The HCMC’s launch builds on other initiatives that collectively demonstrate that the health care sector is a focal point of the Biden administration’s antitrust enforcement program. Last year, for example, DOJ withdrew three long-standing policy statements outlining safe harbors for information-sharing in the healthcare industry, indicating that the policies were outdated because they did not account for technological advancements that allow companies to deduce competitors’ pricing strategies from aggregated data and signaling future enforcement actions regarding information sharing. In March 2024, the White House introduced a joint “strike force on unfair and illegal pricing” focused on pricing in “key sectors,” including pharmaceuticals and health care. Around the same time, the FTC, DOJ, and Department of Health and Human Services issued a Request for Information, seeking public comment on deals (including those not reportable for antitrust review under the Hart-Scott-Rodino Antitrust Improvements Act) involving health systems, private payers, private equity funds and other alternative asset managers for health care providers, and health care facilities, ancillary products, and services. And in April 2024, the same agencies jointly launched HealthyCompetition.gov, an online hub designed to facilitate reporting complaints about potentially anticompetitive practices in the health care industry.
Active investigations and ongoing private litigation preview likely focus areas for the HCMC. Since 2022, the FTC has conducted a long-running investigation into Pharmacy Benefits Managers (PBMs) and their effects on prescription drug costs.

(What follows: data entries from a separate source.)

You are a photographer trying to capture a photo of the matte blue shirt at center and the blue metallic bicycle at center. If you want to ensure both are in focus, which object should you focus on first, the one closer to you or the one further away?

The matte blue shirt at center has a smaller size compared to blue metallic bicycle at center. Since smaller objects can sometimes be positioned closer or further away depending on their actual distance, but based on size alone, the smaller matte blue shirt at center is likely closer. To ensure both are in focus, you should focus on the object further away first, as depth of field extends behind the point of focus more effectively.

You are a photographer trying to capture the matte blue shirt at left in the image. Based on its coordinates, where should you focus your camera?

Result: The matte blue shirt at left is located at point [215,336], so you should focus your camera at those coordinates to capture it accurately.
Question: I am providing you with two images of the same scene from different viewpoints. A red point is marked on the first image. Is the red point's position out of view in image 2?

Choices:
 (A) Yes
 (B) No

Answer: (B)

In late February 2024, reports broke of a DOJ investigation into UnitedHealth Group, including its relationship with its health-service arm Optum and Optum’s acquisition of doctor groups. This investigation follows claims filed against Optum in California federal court for attempted monopolization of the primary care market in parts of that state. More recently, several major insurers were sued in a putative class action alleging that they formed a cartel by deploying the same algorithm to determine the reimbursement rates paid to out-of-network providers. Not only will the HCMC likely look to these and other private litigation as sources for potential investigations, but its own enforcement efforts will likely inspire future private follow-on cases.
Despite its purported focus on “giants,” companies of all sizes and in all segments may feel the effects of the HCMC as it investigates a wide array of conduct across the health care industry, from mergers and acquisitions to potentially anticompetitive agreements. In addition to antitrust violations, investigations can often lead to the discovery of other types of suspected violations, as illustrated by numerous fraud cases brought by the Procurement Collusion Strike Force, formed in 2019 to investigate anticompetitive conduct in public procurement.

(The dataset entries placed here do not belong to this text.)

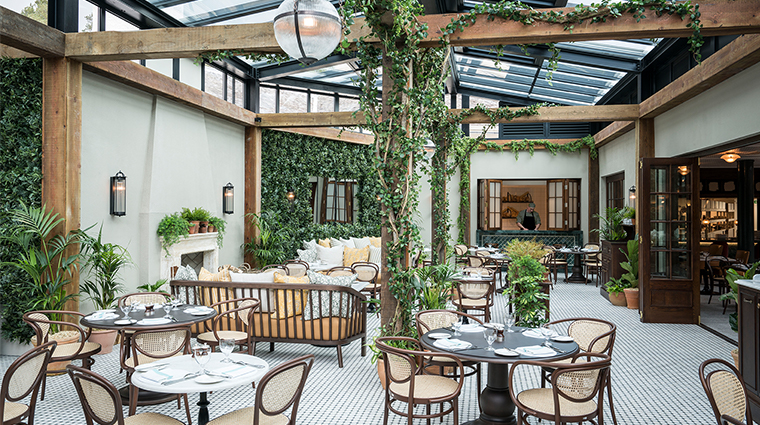
Find the location of a particular element. The image size is (760, 425). door is located at coordinates (670, 260).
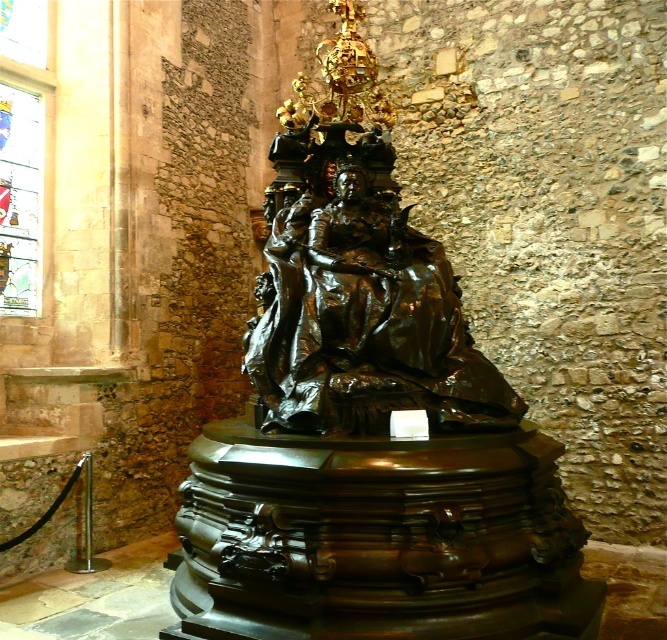
Between bronze statue at center and stained glass window at upper left, which one is positioned higher?

Positioned higher is stained glass window at upper left.

The width and height of the screenshot is (667, 640). Describe the element at coordinates (368, 426) in the screenshot. I see `bronze statue at center` at that location.

Is point (508, 397) less distant than point (21, 244)?

Yes, it is.

At what (x,y) coordinates should I click in order to perform the action: click on bronze statue at center. Please return your answer as a coordinate pair (x, y). The image size is (667, 640). Looking at the image, I should click on (368, 426).

Which is below, shiny bronze statue at center or stained glass window at upper left?

shiny bronze statue at center is lower down.

Where is `shiny bronze statue at center`? The height and width of the screenshot is (640, 667). shiny bronze statue at center is located at coordinates (360, 305).

Can you confirm if bronze statue at center is positioned to the right of shiny bronze statue at center?

Incorrect, bronze statue at center is not on the right side of shiny bronze statue at center.

Does point (289, 336) lie behind point (356, 289)?

No, it is not.

Where is `bronze statue at center`? bronze statue at center is located at coordinates (368, 426).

Accordingly, health care and health-care-adjacent businesses should take appropriate steps now to mitigate the risks of investigation and enforcement actions. This includes investing in a robust compliance program that specifically covers antitrust training. In addition, companies should establish internal compliance hotlines and reporting procedures to encourage the prompt identification of potential problems before they are reported to the HCMC.